I have heard about code bloats in context of C++ templates. I know that is not the case with modern C++ compilers. But, I want to construct an example and convince myself.>
Here is a little utility script I have been using to get insight into just these issues. It shows you not only if a symbol is defined multiple times, but also how much code size each symbol is taking. I have found this extremely valuable for auditing code size issues.
For example, here is a sample invocation:
$ ~/nmsize src/upb_table.o
39.5% 488 upb::TableBase::DoInsert(upb::TableBase::Entry const&)
57.9% 228 upb::TableBase::InsertBase(upb::TableBase::Entry const&)
70.8% 159 upb::MurmurHash2(void const*, unsigned long, unsigned int)
78.0% 89 upb::TableBase::GetEmptyBucket() const
83.8% 72 vtable for upb::TableBase
89.1% 65 upb::TableBase::TableBase(unsigned int)

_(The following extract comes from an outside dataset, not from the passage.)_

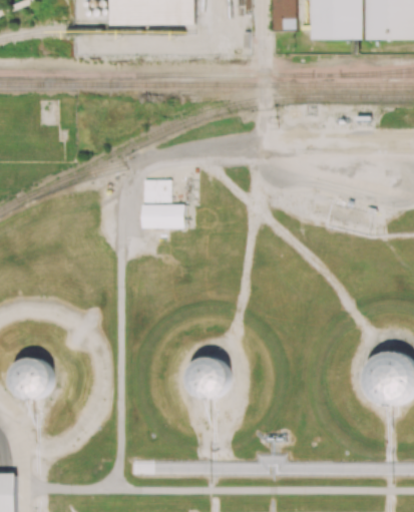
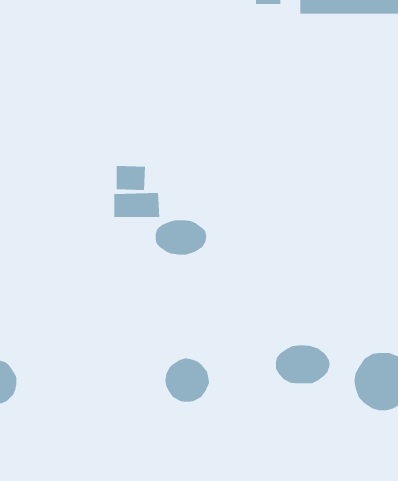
building: none -> [155,220,207,256]
building: none -> [275,345,330,384]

94.3% 65 upb::TableBase::TableBase(unsigned int)
95.7% 17 typeinfo name for upb::TableBase
97.0% 16 typeinfo for upb::TableBase
98.0% 12 upb::TableBase::~TableBase()
98.7% 9 upb::TableBase::Swap(upb::TableBase*)
99.4% 8 upb::TableBase::~TableBase()
100.0% 8 upb::TableBase::~TableBase()
100.0% 0
100.0% 0 __cxxabiv1::__class_type_info
100.0% 0
100.0% 1236 TOTAL
In this case I have run it on a single .o file, but you can also run it on a .a file or on an executable. Here I can see that constructors and destructors were emitted twice or three times, which is a result of this bug.
Here is the script:
#!/usr/bin/env ruby
syms = []
total = 0
IO.popen("nm --demangle -S #{ARGV.join(' ')}").each_line { |line|
addr, size, scope, name = line.split(' ', 4)

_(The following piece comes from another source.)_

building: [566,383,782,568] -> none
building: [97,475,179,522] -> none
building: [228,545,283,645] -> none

next unless addr and size and scope and name
name.chomp!
addr = addr.to_i(16)
size = size.to_i(16)
total += size
syms << [size, name]
}
syms.sort! { |a,b| b[0] <=> a[0] }
cumulative = 0.0
syms.each { |sym|
size = sym[0]
cumulative += size
printf "%5.1f%% %6s %s\n", cumulative / total * 100, size.to_s, sym[1]
}
printf "%5.1f%% %6s %s\n", 100, total, "TOTAL"
If you run this on your own .a files or executable files, you should be able to convince yourself that you know exactly what is happening with your code size. I believe that recent versions of gcc may remove redundant or useless template instantiations at link time, so I recommend analyzing your actual executables.